Start of Supplied records
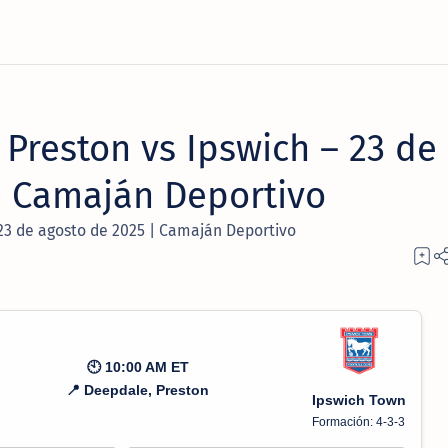
Preston vs Ipswich – 23 de
| Camaján Deportivo
23 de agosto de 2025 | Camaján Deportivo
🕙 10:00 AM ET
📍 Deepdale, Preston
Ipswich Town
Formación: 4-3-3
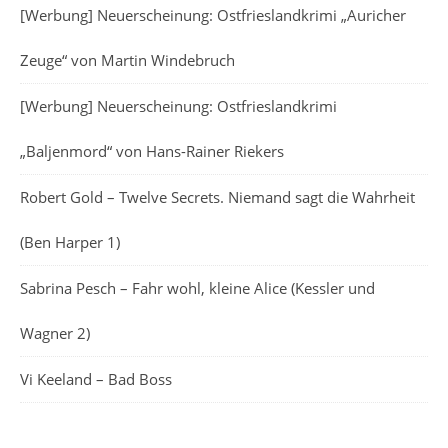
[Werbung] Neuerscheinung: Ostfrieslandkrimi „Auricher
Zeuge“ von Martin Windebruch
[Werbung] Neuerscheinung: Ostfrieslandkrimi
„Baljenmord“ von Hans-Rainer Riekers
Robert Gold – Twelve Secrets. Niemand sagt die Wahrheit
(Ben Harper 1)
Sabrina Pesch – Fahr wohl, kleine Alice (Kessler und
Wagner 2)
Vi Keeland – Bad Boss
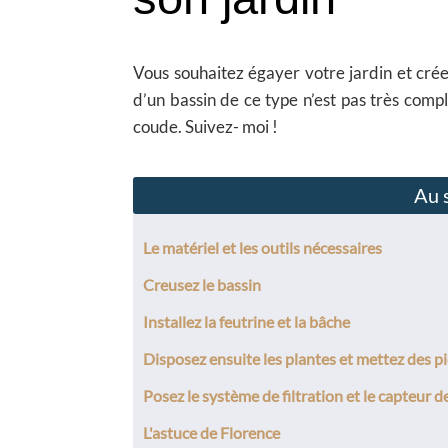
Vous souhaitez égayer votre jardin et cré
d’un bassin de ce type n’est pas très comp
coude. Suivez- moi !
Au s
Le matériel et les outils nécessaires
Creusez le bassin
Installez la feutrine et la bâche
Disposez ensuite les plantes et mettez des p
Posez le système de filtration et le capteur d
L'astuce de Florence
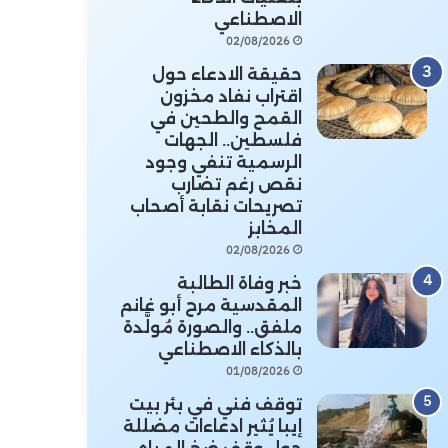
الاصطناعي
02/08/2026
حقيقة الادعاء حول
اقتراب نفاد مخزون
القمح والطحين في
فلسطين.. الجهات
الرسمية تنفي وجود
نقص رغم تضارب
تصريحات نقابة أصحاب
المخابز
02/08/2026
خبر وفاة الطالبة
المقدسية مرح أبو غانم
ملفق.. والصورة مُولَّدة
بالذكاء الاصطناعي
01/08/2026
توقف فني في بئر بيت
إيبا يُثير ادعاءات مضللة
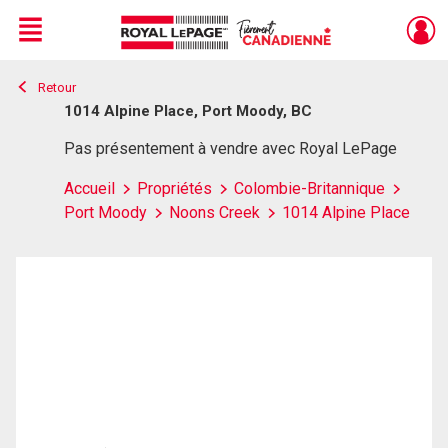
Menu
Retour
Live
En Direct
1014 Alpine Place, Port Moody, BC
Pas présentement à vendre avec Royal LePage
Accueil
Propriétés
Colombie-Britannique
Port Moody
Noons Creek
1014 Alpine Place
End of Supplied records
Wherever an image appears in the data, omit it and repeat everything else exactly.

# Written solution
Preston vs Ipswich – 23 de
| Camaján Deportivo
23 de agosto de 2025 | Camaján Deportivo
🕙 10:00 AM ET
📍 Deepdale, Preston
Ipswich Town
Formación: 4-3-3
[Werbung] Neuerscheinung: Ostfrieslandkrimi „Auricher
Zeuge“ von Martin Windebruch
[Werbung] Neuerscheinung: Ostfrieslandkrimi
„Baljenmord“ von Hans-Rainer Riekers
Robert Gold – Twelve Secrets. Niemand sagt die Wahrheit
(Ben Harper 1)
Sabrina Pesch – Fahr wohl, kleine Alice (Kessler und
Wagner 2)
Vi Keeland – Bad Boss
Vous souhaitez égayer votre jardin et cré
d’un bassin de ce type n’est pas très comp
coude. Suivez- moi !
Au s
Le matériel et les outils nécessaires
Creusez le bassin
Installez la feutrine et la bâche
Disposez ensuite les plantes et mettez des p
Posez le système de filtration et le capteur d
L'astuce de Florence
الاصطناعي
02/08/2026
حقيقة الادعاء حول
اقتراب نفاد مخزون
القمح والطحين في
فلسطين.. الجهات
الرسمية تنفي وجود
نقص رغم تضارب
تصريحات نقابة أصحاب
المخابز
02/08/2026
خبر وفاة الطالبة
المقدسية مرح أبو غانم
ملفق.. والصورة مُولَّدة
بالذكاء الاصطناعي
01/08/2026
توقف فني في بئر بيت
إيبا يُثير ادعاءات مضللة
Menu
Retour
Live
En Direct
1014 Alpine Place, Port Moody, BC
Pas présentement à vendre avec Royal LePage
Accueil
Propriétés
Colombie-Britannique
Port Moody
Noons Creek
1014 Alpine Place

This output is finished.